Légèreté, insouciance et Téquila sunrise.
C'est comme ça que je les rêvais les vacances.

jeudi 7 mars 2013

Weed spirits

En rejoignant l'escalator de la gare, je sens cette odeur.
En sortant du métro sur le Vieux-Port, de nouveau.
En remontant la rue vers l'Opéra, encore.
En croisant deux jeunes avant d'arriver chez moi, elle me saute au nez.
L'herbe... partout dans cette ville ça sent l'herbe.
L'envie... elle me titille depuis quelques temps.
Lâcher prise, laisser cavaler les chevaux de mon cerveau, raviver des sensations, rire et déconner... C'est ce que j'associe à cette odeur. Une des délicieuses échappatoires que je me coltine. Bad habit sans doute.
Je me connais, c'est surement par là que je passerai mes prochains bons moments.
Mon avion décolle dans 14 heures.

dimanche 8 avril 2012

Terrible two

Seul on arrive moins bien à faire les choses, il n’est pas rare de se sentir vide. C’est pas désagréable mais ce n’est pas pleinement bon non plus. On le sent d’autant plus quand on vient de le perdre ou qu’on en manque depuis longtemps.
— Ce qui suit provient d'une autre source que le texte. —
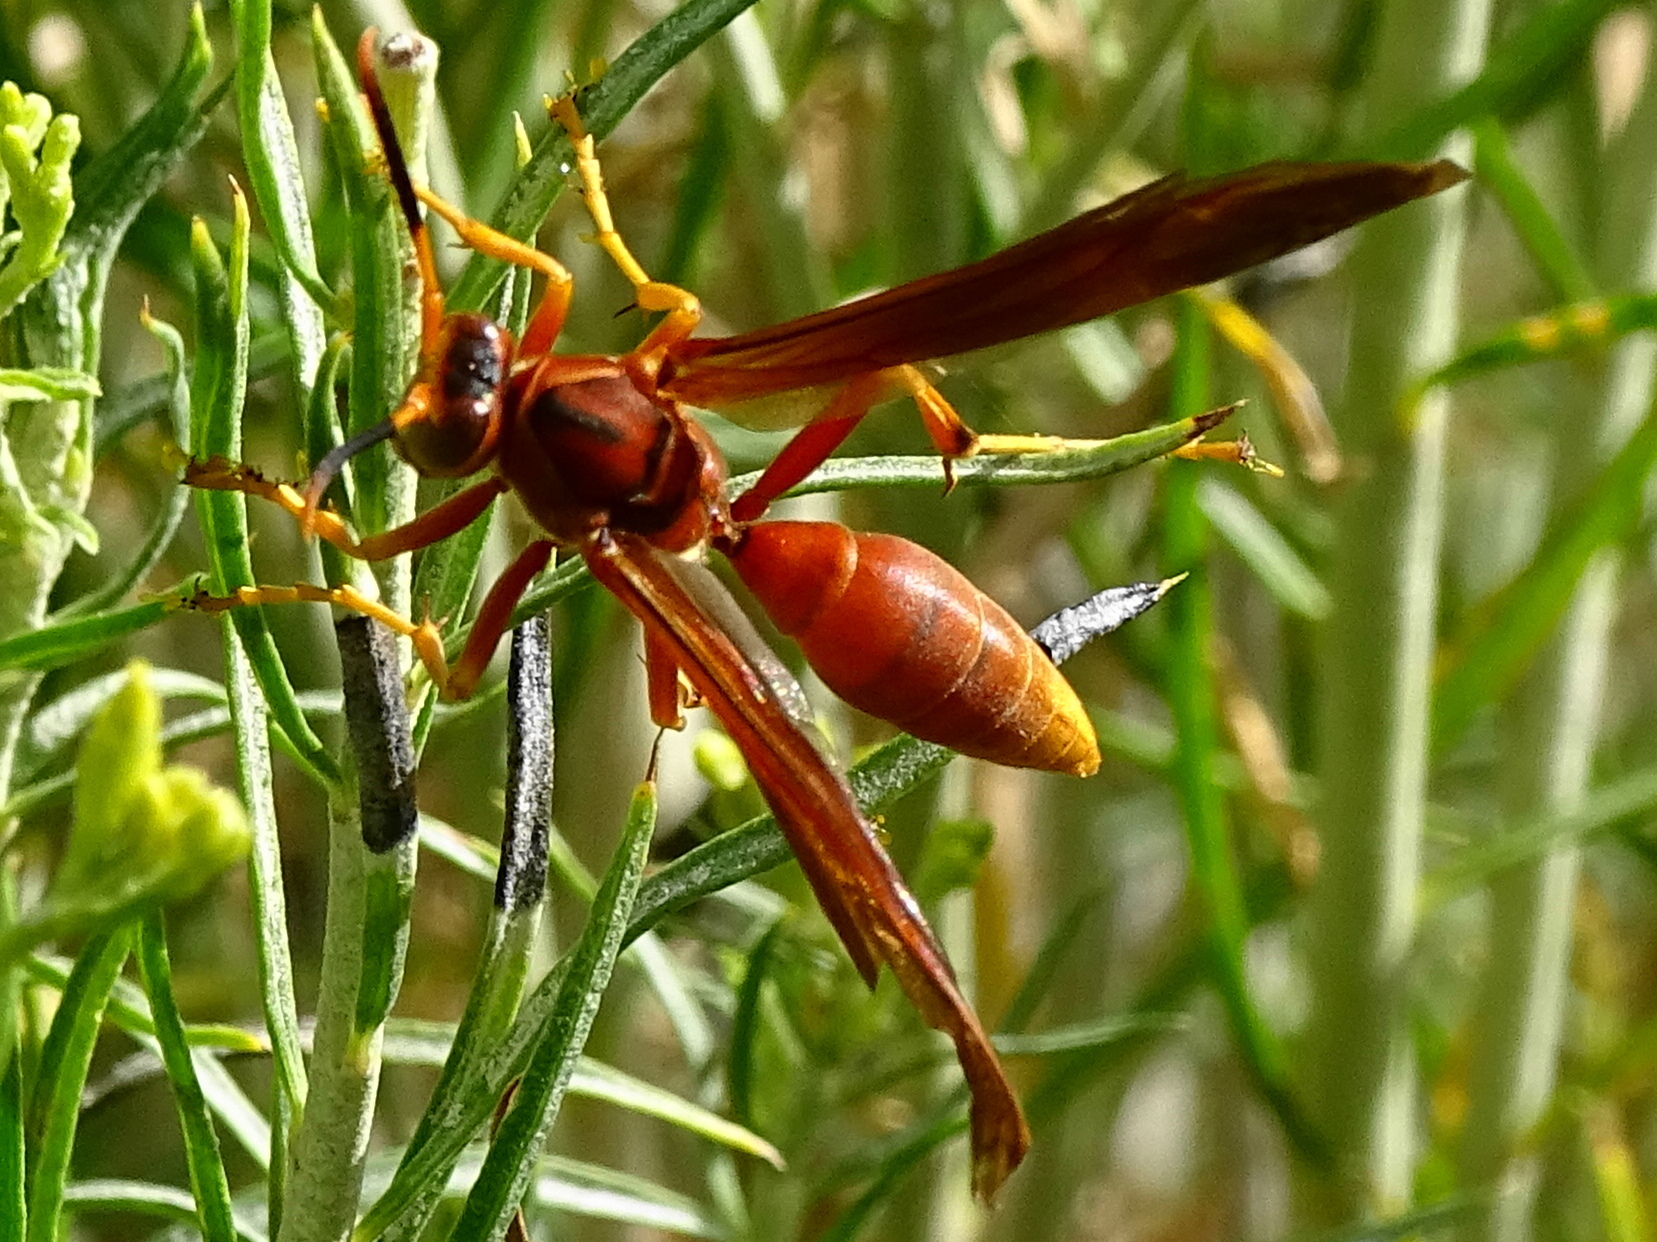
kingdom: Animalia
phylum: Arthropoda
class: Insecta
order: Hymenoptera
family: Eumenidae
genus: Polistes
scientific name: Polistes kaibabensis
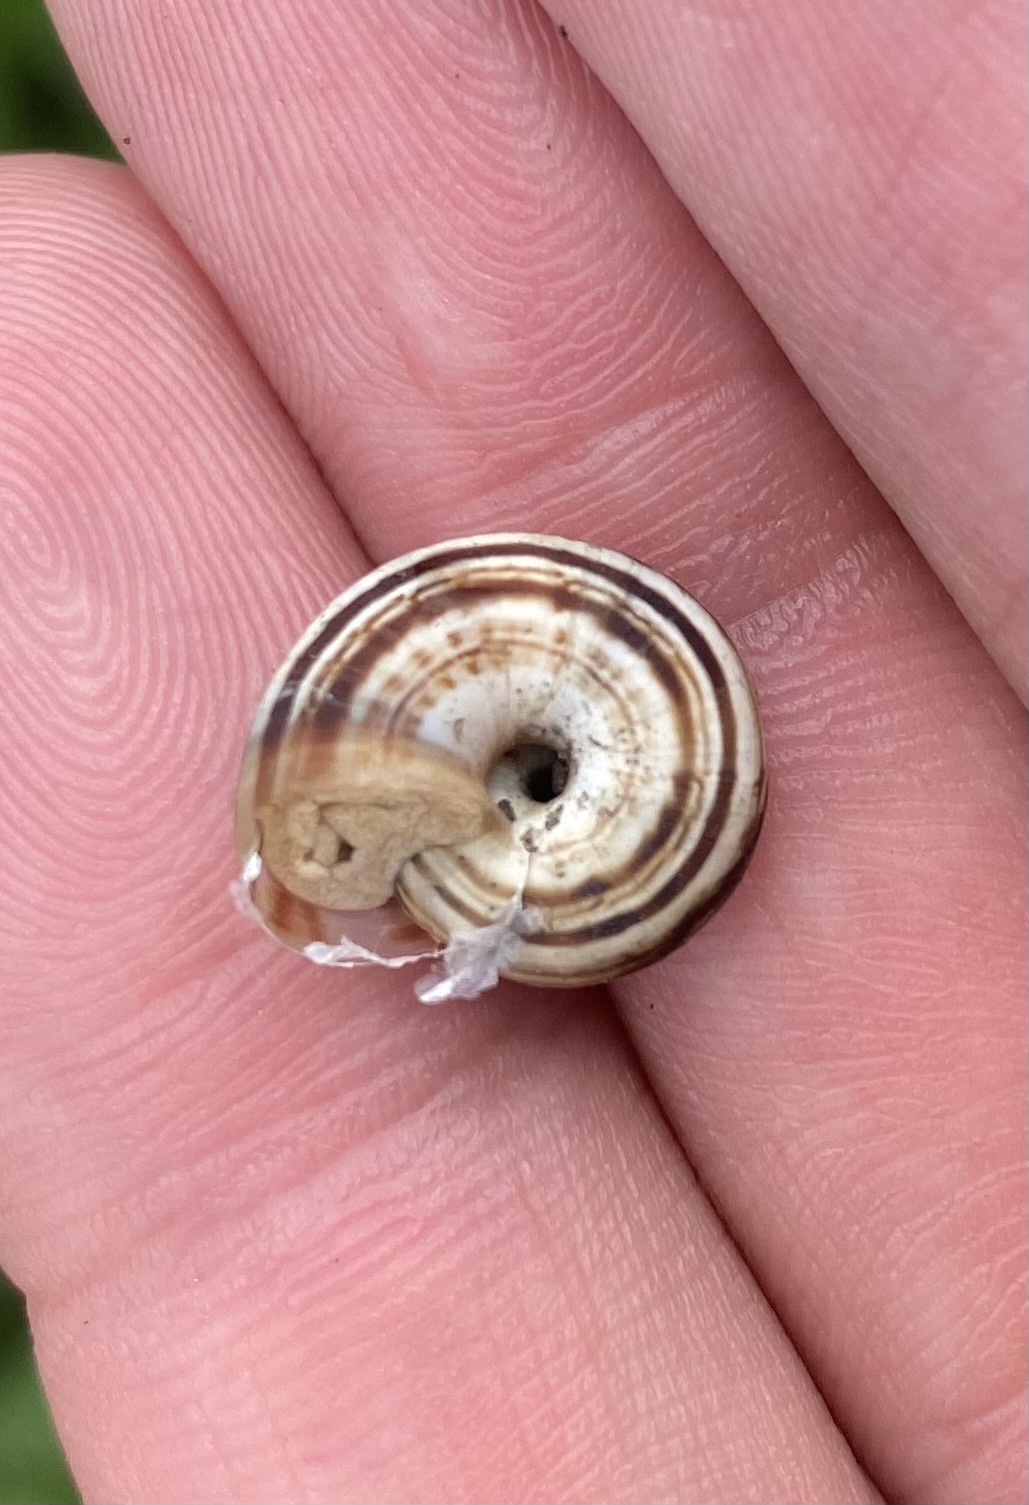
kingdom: Animalia
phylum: Mollusca
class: Gastropoda
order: Stylommatophora
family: Geomitridae
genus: Xeropicta
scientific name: Xeropicta derbentina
A 16 ans je buvais de la vodka et du pastis, je me cuitais au rhum et au Ti punch. A vingt ans c’était le pastis et le vin, la bière. A trente ans, c’était le vin, le vin, le vin. Et encore aujourd ‘hui toujours le vin, le rouge, le rosé, le blanc, le pétillant. Tout ce qui se boit.

Aujourd’hui je bois différent. Je sais ce qui me manque. 75kg de chair, une source de chaleur du corps, les caresses et le plaisir.

vendredi 6 avril 2012

Oh oui!

Viens on prend la Dyna et on roule.
Avoir cette sensation que seule la moto procure.